_WORK INSTRUCTIONS_
Rewrite the records below, replacing each "colour" with "color" and changing nothing else.
***** TASK DATA *****
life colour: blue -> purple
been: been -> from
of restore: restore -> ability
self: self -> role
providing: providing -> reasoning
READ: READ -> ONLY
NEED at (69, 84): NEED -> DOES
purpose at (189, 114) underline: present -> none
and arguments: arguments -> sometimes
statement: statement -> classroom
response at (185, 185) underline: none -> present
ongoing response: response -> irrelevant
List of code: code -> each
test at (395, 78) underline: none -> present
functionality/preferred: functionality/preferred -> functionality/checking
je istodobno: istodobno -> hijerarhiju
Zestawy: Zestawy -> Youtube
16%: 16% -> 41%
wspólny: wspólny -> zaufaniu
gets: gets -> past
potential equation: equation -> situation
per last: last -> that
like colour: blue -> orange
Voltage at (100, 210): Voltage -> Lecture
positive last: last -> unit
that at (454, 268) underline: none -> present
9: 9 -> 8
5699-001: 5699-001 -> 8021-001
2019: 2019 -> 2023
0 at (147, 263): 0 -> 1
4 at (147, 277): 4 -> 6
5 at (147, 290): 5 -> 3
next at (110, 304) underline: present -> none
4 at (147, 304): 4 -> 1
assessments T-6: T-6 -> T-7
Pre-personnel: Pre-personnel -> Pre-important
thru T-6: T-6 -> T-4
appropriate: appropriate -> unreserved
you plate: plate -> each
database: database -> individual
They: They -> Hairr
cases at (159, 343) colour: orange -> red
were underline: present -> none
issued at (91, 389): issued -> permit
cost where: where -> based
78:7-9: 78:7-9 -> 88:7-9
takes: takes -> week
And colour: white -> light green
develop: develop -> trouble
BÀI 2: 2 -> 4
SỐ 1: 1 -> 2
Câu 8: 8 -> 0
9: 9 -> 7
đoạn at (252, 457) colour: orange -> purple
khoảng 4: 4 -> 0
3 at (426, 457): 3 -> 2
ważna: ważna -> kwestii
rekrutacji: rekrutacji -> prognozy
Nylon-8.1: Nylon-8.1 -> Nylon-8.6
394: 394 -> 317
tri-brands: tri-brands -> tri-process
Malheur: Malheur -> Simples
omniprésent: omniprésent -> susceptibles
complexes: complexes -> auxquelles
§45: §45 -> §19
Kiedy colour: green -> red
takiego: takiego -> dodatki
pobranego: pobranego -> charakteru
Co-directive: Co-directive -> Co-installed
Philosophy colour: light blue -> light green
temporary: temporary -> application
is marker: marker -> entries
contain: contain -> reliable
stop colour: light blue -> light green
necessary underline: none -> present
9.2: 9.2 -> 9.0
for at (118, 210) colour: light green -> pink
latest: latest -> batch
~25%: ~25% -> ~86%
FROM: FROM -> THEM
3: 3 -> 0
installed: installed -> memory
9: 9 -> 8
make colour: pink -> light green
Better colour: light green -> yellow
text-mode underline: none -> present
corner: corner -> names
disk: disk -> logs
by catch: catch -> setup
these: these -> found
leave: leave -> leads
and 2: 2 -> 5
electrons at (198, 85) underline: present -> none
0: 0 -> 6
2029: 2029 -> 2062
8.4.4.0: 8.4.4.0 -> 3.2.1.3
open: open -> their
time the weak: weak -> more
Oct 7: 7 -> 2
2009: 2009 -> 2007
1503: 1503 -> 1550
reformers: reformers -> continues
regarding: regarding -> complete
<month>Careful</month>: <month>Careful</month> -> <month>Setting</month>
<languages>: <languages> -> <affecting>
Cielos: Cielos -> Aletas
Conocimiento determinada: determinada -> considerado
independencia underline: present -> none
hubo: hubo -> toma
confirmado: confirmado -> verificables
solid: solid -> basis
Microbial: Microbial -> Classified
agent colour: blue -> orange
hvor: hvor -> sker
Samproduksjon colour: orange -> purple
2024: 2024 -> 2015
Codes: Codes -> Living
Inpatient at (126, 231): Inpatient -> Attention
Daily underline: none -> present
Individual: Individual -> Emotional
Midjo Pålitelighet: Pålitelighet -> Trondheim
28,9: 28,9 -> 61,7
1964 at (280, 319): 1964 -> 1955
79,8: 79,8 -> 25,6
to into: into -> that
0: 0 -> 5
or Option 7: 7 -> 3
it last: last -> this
*****
_ANSWER BELOW_
life color: blue -> purple
been: been -> from
of restore: restore -> ability
self: self -> role
providing: providing -> reasoning
READ: READ -> ONLY
NEED at (69, 84): NEED -> DOES
purpose at (189, 114) underline: present -> none
and arguments: arguments -> sometimes
statement: statement -> classroom
response at (185, 185) underline: none -> present
ongoing response: response -> irrelevant
List of code: code -> each
test at (395, 78) underline: none -> present
functionality/preferred: functionality/preferred -> functionality/checking
je istodobno: istodobno -> hijerarhiju
Zestawy: Zestawy -> Youtube
16%: 16% -> 41%
wspólny: wspólny -> zaufaniu
gets: gets -> past
potential equation: equation -> situation
per last: last -> that
like color: blue -> orange
Voltage at (100, 210): Voltage -> Lecture
positive last: last -> unit
that at (454, 268) underline: none -> present
9: 9 -> 8
5699-001: 5699-001 -> 8021-001
2019: 2019 -> 2023
0 at (147, 263): 0 -> 1
4 at (147, 277): 4 -> 6
5 at (147, 290): 5 -> 3
next at (110, 304) underline: present -> none
4 at (147, 304): 4 -> 1
assessments T-6: T-6 -> T-7
Pre-personnel: Pre-personnel -> Pre-important
thru T-6: T-6 -> T-4
appropriate: appropriate -> unreserved
you plate: plate -> each
database: database -> individual
They: They -> Hairr
cases at (159, 343) color: orange -> red
were underline: present -> none
issued at (91, 389): issued -> permit
cost where: where -> based
78:7-9: 78:7-9 -> 88:7-9
takes: takes -> week
And color: white -> light green
develop: develop -> trouble
BÀI 2: 2 -> 4
SỐ 1: 1 -> 2
Câu 8: 8 -> 0
9: 9 -> 7
đoạn at (252, 457) color: orange -> purple
khoảng 4: 4 -> 0
3 at (426, 457): 3 -> 2
ważna: ważna -> kwestii
rekrutacji: rekrutacji -> prognozy
Nylon-8.1: Nylon-8.1 -> Nylon-8.6
394: 394 -> 317
tri-brands: tri-brands -> tri-process
Malheur: Malheur -> Simples
omniprésent: omniprésent -> susceptibles
complexes: complexes -> auxquelles
§45: §45 -> §19
Kiedy color: green -> red
takiego: takiego -> dodatki
pobranego: pobranego -> charakteru
Co-directive: Co-directive -> Co-installed
Philosophy color: light blue -> light green
temporary: temporary -> application
is marker: marker -> entries
contain: contain -> reliable
stop color: light blue -> light green
necessary underline: none -> present
9.2: 9.2 -> 9.0
for at (118, 210) color: light green -> pink
latest: latest -> batch
~25%: ~25% -> ~86%
FROM: FROM -> THEM
3: 3 -> 0
installed: installed -> memory
9: 9 -> 8
make color: pink -> light green
Better color: light green -> yellow
text-mode underline: none -> present
corner: corner -> names
disk: disk -> logs
by catch: catch -> setup
these: these -> found
leave: leave -> leads
and 2: 2 -> 5
electrons at (198, 85) underline: present -> none
0: 0 -> 6
2029: 2029 -> 2062
8.4.4.0: 8.4.4.0 -> 3.2.1.3
open: open -> their
time the weak: weak -> more
Oct 7: 7 -> 2
2009: 2009 -> 2007
1503: 1503 -> 1550
reformers: reformers -> continues
regarding: regarding -> complete
<month>Careful</month>: <month>Careful</month> -> <month>Setting</month>
<languages>: <languages> -> <affecting>
Cielos: Cielos -> Aletas
Conocimiento determinada: determinada -> considerado
independencia underline: present -> none
hubo: hubo -> toma
confirmado: confirmado -> verificables
solid: solid -> basis
Microbial: Microbial -> Classified
agent color: blue -> orange
hvor: hvor -> sker
Samproduksjon color: orange -> purple
2024: 2024 -> 2015
Codes: Codes -> Living
Inpatient at (126, 231): Inpatient -> Attention
Daily underline: none -> present
Individual: Individual -> Emotional
Midjo Pålitelighet: Pålitelighet -> Trondheim
28,9: 28,9 -> 61,7
1964 at (280, 319): 1964 -> 1955
79,8: 79,8 -> 25,6
to into: into -> that
0: 0 -> 5
or Option 7: 7 -> 3
it last: last -> this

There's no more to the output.